Hi-tech batons allow blind musicians to follow conductor for first time

Blind musicians could be able to join orchestras on equal terms - AFP
Blind musicians could be able to join orchestras on equal terms - AFP

A high-tech baton that allows blind musicians to follow a conductor for the first time has been developed, paving the way for them to join professional mainstream orchestras.

The baton, loaded with microchips, transmits the precise movements of the conductor via wireless signals to electronic wearable devices on the blind or visually-impaired musicians’ wrists or ankles.

The devices’ sensors translate the signals into vibrations and buzzes which the musicians feel, enabling them to pick up not only the beat but also the movement of the conductor’s baton in the air.

“It emulates what a sighted musician sees,” said conductor Charles Hazlewood who successfully trialled the technology with a dozen blind and sighted musicians at a performance of Beethoven’s Fifth Symphony and a new work by a South Korean composer.

Mr Hazlewood, founder of British Paraorchestra, which was set up for the disabled and played at the closing ceremony of London’s 2012 Paralympics with Coldplay, said it captured the sensation of a conductor’s movement between the beats, guiding musicians to be loud or quiet, intense or soft.

"It’s a gamechanger and has the potential to level the playing field for blind and sighted musicians,” he said. "There's no reason why a conventional baton could not be modified with the computer chip in it.

“There's no reason why any number of musicians in a symphony orchestra could not be visually impaired.
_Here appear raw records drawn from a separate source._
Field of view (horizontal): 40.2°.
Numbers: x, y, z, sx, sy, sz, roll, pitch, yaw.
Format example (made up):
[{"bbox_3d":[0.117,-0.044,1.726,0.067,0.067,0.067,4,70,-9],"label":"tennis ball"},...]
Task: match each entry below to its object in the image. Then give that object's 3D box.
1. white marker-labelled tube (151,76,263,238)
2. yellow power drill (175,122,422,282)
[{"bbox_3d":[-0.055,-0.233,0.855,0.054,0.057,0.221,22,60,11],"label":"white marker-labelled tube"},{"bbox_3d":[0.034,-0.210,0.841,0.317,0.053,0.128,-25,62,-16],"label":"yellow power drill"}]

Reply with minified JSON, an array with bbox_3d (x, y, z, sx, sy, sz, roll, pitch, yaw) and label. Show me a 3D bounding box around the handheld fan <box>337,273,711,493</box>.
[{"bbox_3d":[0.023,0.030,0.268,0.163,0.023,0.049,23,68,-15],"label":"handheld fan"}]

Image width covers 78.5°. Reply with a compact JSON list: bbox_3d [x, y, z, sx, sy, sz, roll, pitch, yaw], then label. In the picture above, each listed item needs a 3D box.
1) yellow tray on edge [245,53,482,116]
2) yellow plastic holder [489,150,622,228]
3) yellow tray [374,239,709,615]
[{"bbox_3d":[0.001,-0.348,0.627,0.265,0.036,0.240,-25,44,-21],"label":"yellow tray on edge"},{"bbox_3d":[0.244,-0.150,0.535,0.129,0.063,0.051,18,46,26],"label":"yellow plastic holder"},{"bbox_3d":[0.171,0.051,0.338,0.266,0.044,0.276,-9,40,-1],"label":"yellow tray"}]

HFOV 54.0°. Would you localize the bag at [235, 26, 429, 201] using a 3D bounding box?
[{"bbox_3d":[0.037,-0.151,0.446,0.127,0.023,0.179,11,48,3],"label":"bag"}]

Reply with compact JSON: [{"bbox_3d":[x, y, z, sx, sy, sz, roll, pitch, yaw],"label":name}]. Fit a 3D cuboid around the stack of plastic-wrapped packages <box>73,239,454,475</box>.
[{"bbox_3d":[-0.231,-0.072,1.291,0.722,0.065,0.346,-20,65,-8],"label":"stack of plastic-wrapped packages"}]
That’s first time in history that could happen.”

The “haptic baton” was created by designer Vahakn Matossian based on a prototype by his father Rolf Gehlhaar, a composer and emeritus professor at Coventry University.

“This is a world first. No conductor has ever wirelessly transmitted simultaneously to both multiple visually impaired and sighted orchestral musicians with the same baton,” said Mr Matossian.
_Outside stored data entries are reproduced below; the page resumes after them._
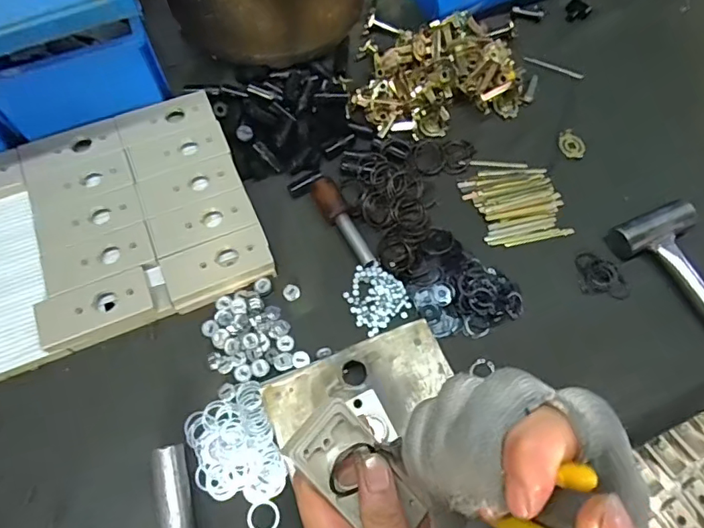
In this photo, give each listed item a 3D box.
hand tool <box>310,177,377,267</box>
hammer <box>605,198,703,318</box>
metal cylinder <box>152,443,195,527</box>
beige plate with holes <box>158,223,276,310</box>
[{"bbox_3d":[-0.010,-0.040,0.482,0.023,0.020,0.097,-25,71,-11],"label":"hand tool"},{"bbox_3d":[0.310,0.029,0.455,0.073,0.030,0.175,-22,70,-10],"label":"hammer"},{"bbox_3d":[-0.130,0.183,0.381,0.021,0.026,0.091,-14,69,-7],"label":"metal cylinder"},{"bbox_3d":[-0.119,0.001,0.460,0.092,0.022,0.044,-22,70,-10],"label":"beige plate with holes"}]

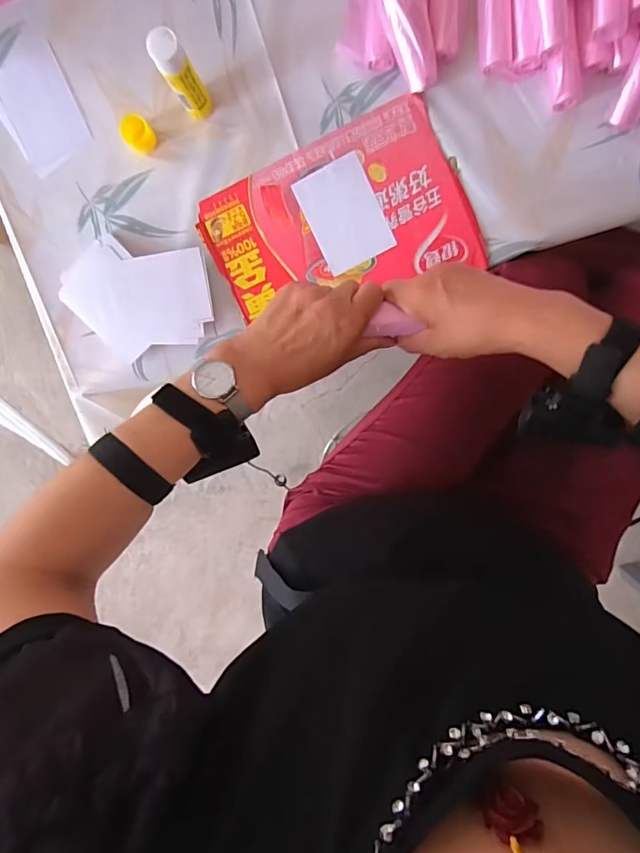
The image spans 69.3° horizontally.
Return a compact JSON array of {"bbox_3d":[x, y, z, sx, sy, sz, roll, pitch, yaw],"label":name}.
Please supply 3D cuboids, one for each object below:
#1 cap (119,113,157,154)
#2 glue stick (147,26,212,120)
[{"bbox_3d":[-0.200,-0.322,0.511,0.032,0.022,0.030,1,99,4],"label":"cap"},{"bbox_3d":[-0.136,-0.347,0.465,0.030,0.111,0.026,-26,96,7],"label":"glue stick"}]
Pianist Rachel Starritt, the  first blind student to study a music degree at the Royal Welsh College of Music and Drama, said it could be revolutionary for blind musicians.

“It gives you more of a sense of what the conductor is thinking through the vibrations, so you know when the conductor is making a long pause when to come in,” she said.

Jonathan Harper, the paraorchestra’s chief executive, said it was liked augmented reality and it removed a barrier that has prevented talented visually-impaired musicians from joining the country's leading orchestras.